The age groups are split into 18–34, 35-54 and 55-65-year old for all countries. An average for all age groups is calculated for the G7 group.

In the 2024 report, young people (age 18–34) in most countries measured held more prejudice than other age groups.

=== Sector differences at a country level ===
The 23 sectors that the Reykjavík Index for Leadership includes are:

- Aerospace
- Architecture
- Automotive Manufacture
- Banking and Finance
- Charity and Not-for Profit
- Childcare
- Defense and Police
- Economics and Political Science
- Education
- Engineering
- Fashion and Beauty
- Food and Drink Manufacture
- Foreign Affairs and Diplomacy
- Gaming
- Government and Politics
- Healthcare and Wellbeing
- High-Tech and Artificial Intelligence
- Intelligence Services
- International Sports Organizations
- Judiciary
- Media and Entertainment
- Natural Sciences
- Pharmaceutical and Medical Research

== Political and business advocates ==
The Reykjavík Index has featured in global events where political and business leaders have spoken to its utility and insights including:

- Jose Manuel Barroso, Prime Minister of Portugal (2002–2004), President of the European Commission (2004–2014), chair of the board, Gavi, The Vaccine Alliance
- Hanna Birna Kristjansdottir, Senior Advisor on Women's Leadership, UN Women
- Stephanie Buscemi, Salesforce CMO
- Ann Cairns, Vice Chair, Mastercard
- Helen Clark, Prime Minister of New Zealand (1999–2008); Administrator of the United Nations Development Programme (2009–2017)
- Obiageli Ezkwesili, Federal Minister of Education, Nigeria (2006–2007), former World Bank Vice President for Africa
- Peter Limbourg, Director General of Deutsche Welle
- Christy Tanner, Executive Vice President and General Manager of CBS News Digital
- Hiltrud Werner, Head, Integrity and Legal Affairs at Volkswagen
- Saadia Zahidi, Head, Centre for the New Economy and Society, Member of the Managing Board, World Economic Forum
- Uzra Zeya, Under Secretary of State for Civilian Security, Democracy, and Human Rights of the United States
- Jane Geraghty, Global CEO, Landor and Fitch
- Anne-Birgitte Albrectsen, CEO Plan International

== Methodology ==
The Reykjavík Index for Leadership is constructed based on research exploring the question: “For each of the following sectors or industries, do you think men or women are better suited to leadership positions?”. The question allows responses of ‘men’, ‘women’ or ‘both equally’ for 23 different economic and professional sectors.

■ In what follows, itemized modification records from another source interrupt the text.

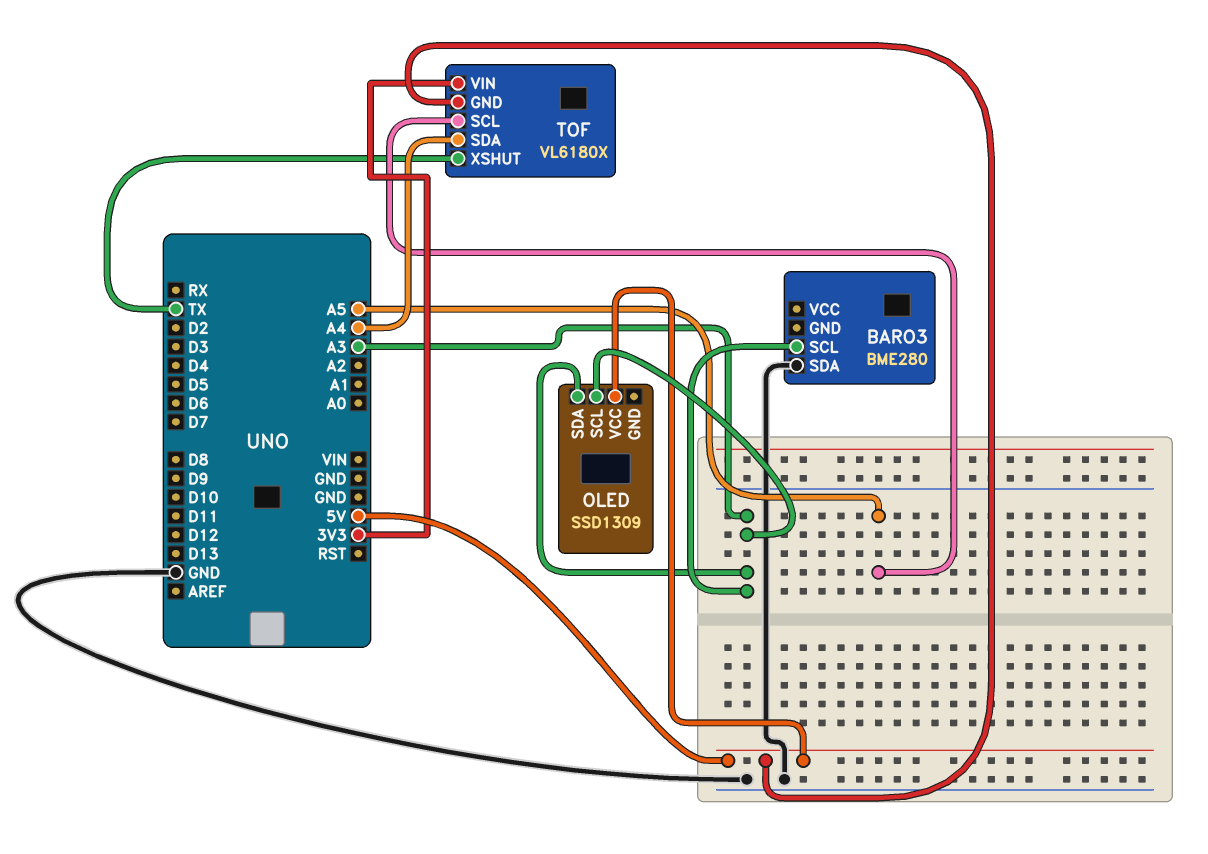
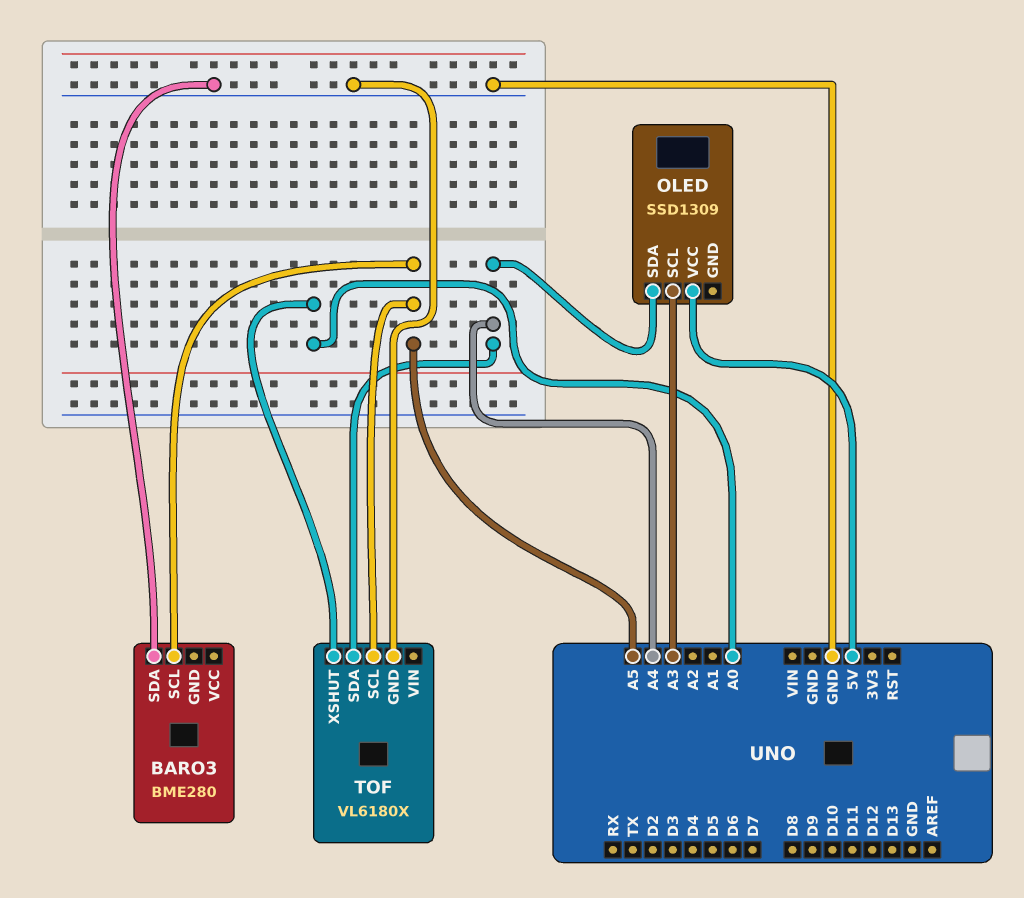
BARO3 pin SCL: A3 -> A5
OLED pin SDA: A3 -> A4
TOF pin GND: 5V -> GND
TOF pin VIN: 3V3 -> none
TOF pin XSHUT: TX -> A0

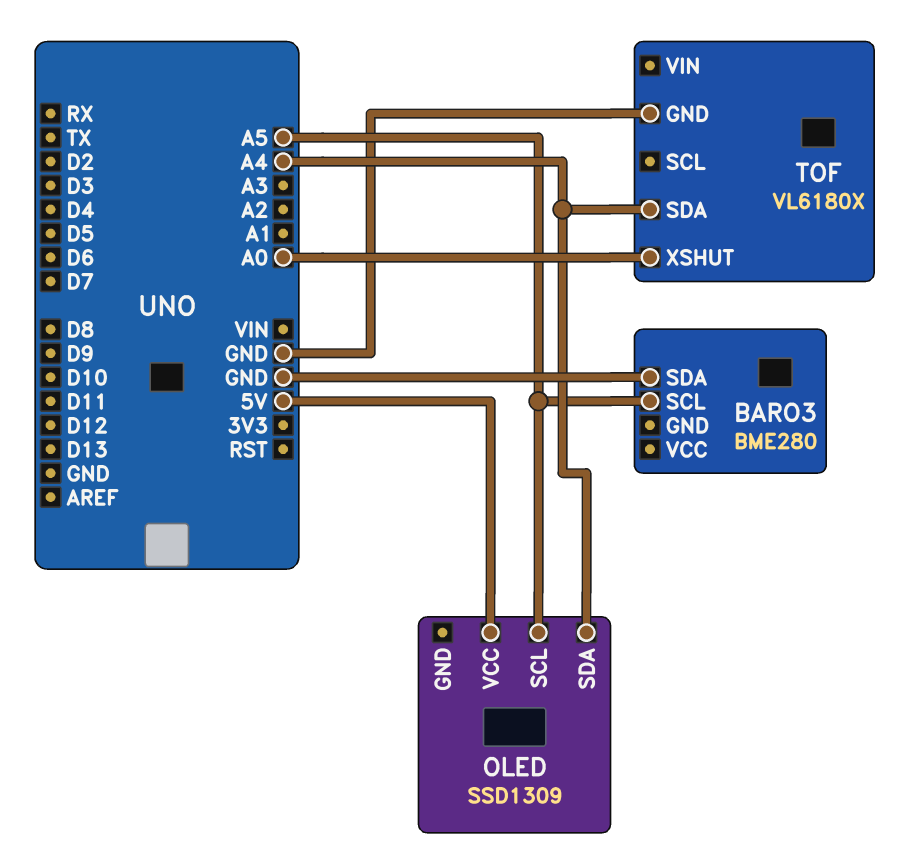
OLED pin SCL: A3 -> A5
TOF pin SCL: A5 -> none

A response of ‘both equally’ results in a point for that country within the Index, while a response of ‘men better suited’, ‘women better suited’ does not. ‘Don’t know’ is excluded from the Index score.

A country's Reykjavík Index for Leadership is equal to the average proportion of people selecting ‘both equally’ across the 23 economic sectors. This is a measure of the extent to which, across society, men and women are viewed to be equally suitable for leadership.

When average scores are presented (e.g. G7), each country's index is weighted equally regardless of population size.